This is the continuation of my story about my time getting and being at the 23rd Conference on Applied Crystallography in Krynica, Poland. Make sure, you read the beginning of my story (as well as the disclaimer in case you get a wrong impression of the scientific value of this conference :)
For immersive reading, I recommend We didn’t start the fire from Billy Joel and Message in a Bottle from The Police as background music.
And this is how the story continues:
The alarm clock rang bright and early. Yesterday, I had been told at the check-in, that at some point during the night another guy would turn up with whom I had to share the room. Therefore, I was surprised to find the bed next to mine empty and untouched. I set out through the open skies, avoiding the rat maze, to return to the place where we had had dinner last night. After the trouble of deciding what to get form the large breakfast buffet table, I thought that it was time to mingle some more. I spotted a table with two people who I hadn’t seen before and sat down.
As it turned out, they were a couple of artists from Warsaw on vacation. Despite the fact that they had nothing to do with the conference, I had a nice chat with them. Time went on fast and soon all attendees gathered in the conference room, listening to the welcoming notes. Then for the real opening, Dan Shechtman, winner of the Nobel Prize in Chemistry 2011, talked about his discoveries in quasicrystals. I was completely awed, feeling very sciency, as I listened to his talk. The conference sessions passed by very fast and all too soon we found ourselves waiting in line at the dinner buffet. I sat down with the Polish quasi-crystallographer gang I had met the day before and we were soon followed by their group leader and Mr. Quasicrystal himself. Now I felt even more sciency and very uncertain; how do you strike up a conversation with a Nobel Prize winner? I’m not a quasicrystallographer, so I couldn’t talk about this topic. Asking him, what he is doing, now that he got a Nobel Prize simply felt rude, so I continued talking to the other people on the table. Later on, Prof. Shechtman entered our conversation about Polish beer and shared the following wisdom with us: “All beer is only rented.” Seldom had I heard truer words, although Prof. Shechtman admitted it was not his original line.
Someone among the quasicrystallographer group said, that we should go and play billiard. Before we were able to leave the dinning hall, we heard a rumor about a party later on. With this happy thought in our minds, we set out into the rat maze and I was surprised how easily the quasicrystallographer gang located the billiard tables. The guys turned out to be very proficient billiard players. I was only able to scrap one winning of the games.

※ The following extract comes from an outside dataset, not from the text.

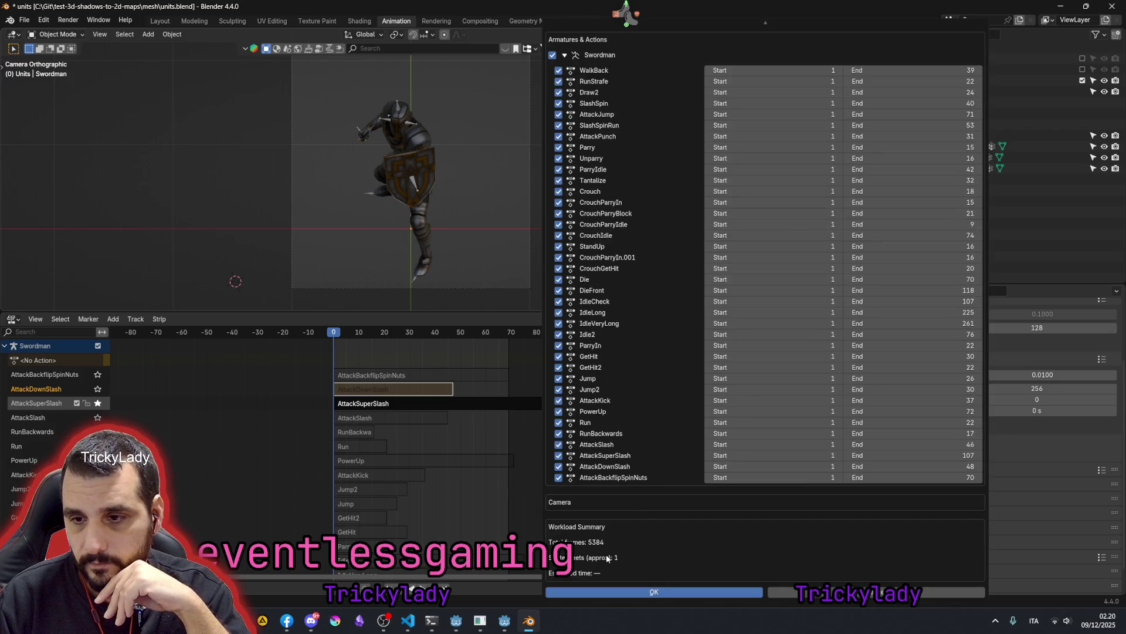
{"action": "scroll", "coordinate": [608, 171], "scroll_direction": "up", "scroll_amount": 2}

Time passed by fast and before I went to the party room, I stopped by my bedroom to drop off some stuff.
When I entered the room, I found myself in the company of my roommate. As I introduced myself, he told me, that I already did that last night. He entered the room way past midnight and that I woke up to introduce myself and fell back to sleep immediately. I had absolutely no recollection of this event. He further told me, that he had slept somwhere else in order to not disturb me any further. It was a nice gesture, but if I can’t remember, can I feel disturbed?
Together we went to the party room, which had a small bar, a DJ (just for us!) with some fancy lighting and several comfortable leather sofas, which you sink into several centimeters when sitting down. My roommate’s colleagues soon joined us and we shared all kinds of stories over a few beers. After a while, the women felt like dancing and “pulled” us men onto the dance floor (yeah, like I would really resist a dance offer from a beautiful woman). I must admit, these Polish women are quick on their feet! After some time, our feet were danced out and we returned to our rooms to get some sleep. When my head touched my pillow, I fondly remembered the dancing and fell asleep with a smile on my lips.
Suddenly, I woke up and sat bolt upright in my bed, tense, alert and confused. This is how a motorcycle must feel when it gets bump started was my first thought. Then I realized why I was awake: there was a loud Polish voice booming over the speakers. I stuck my head out of the room and saw another face. I asked, if this was the fire alarm. The face confirmed it. After I put on some trousers, I went outside and met several others from the house in which we had been sleeping peacefully. A friendly voice commented on my bare feet on the cold ground but I told her that I liked it that way. We were talking about if this was false alarm until someone spotted some smoke on the roof. Some swear words crossed my mind and I changed my location to get a better look. As it turned out, the smoke was coming from a perfectly functioning chimney. After a few minutes, we were told that someone who smoked in his room has triggered the alarm. After this little nighttime adventure, we went back to sleep.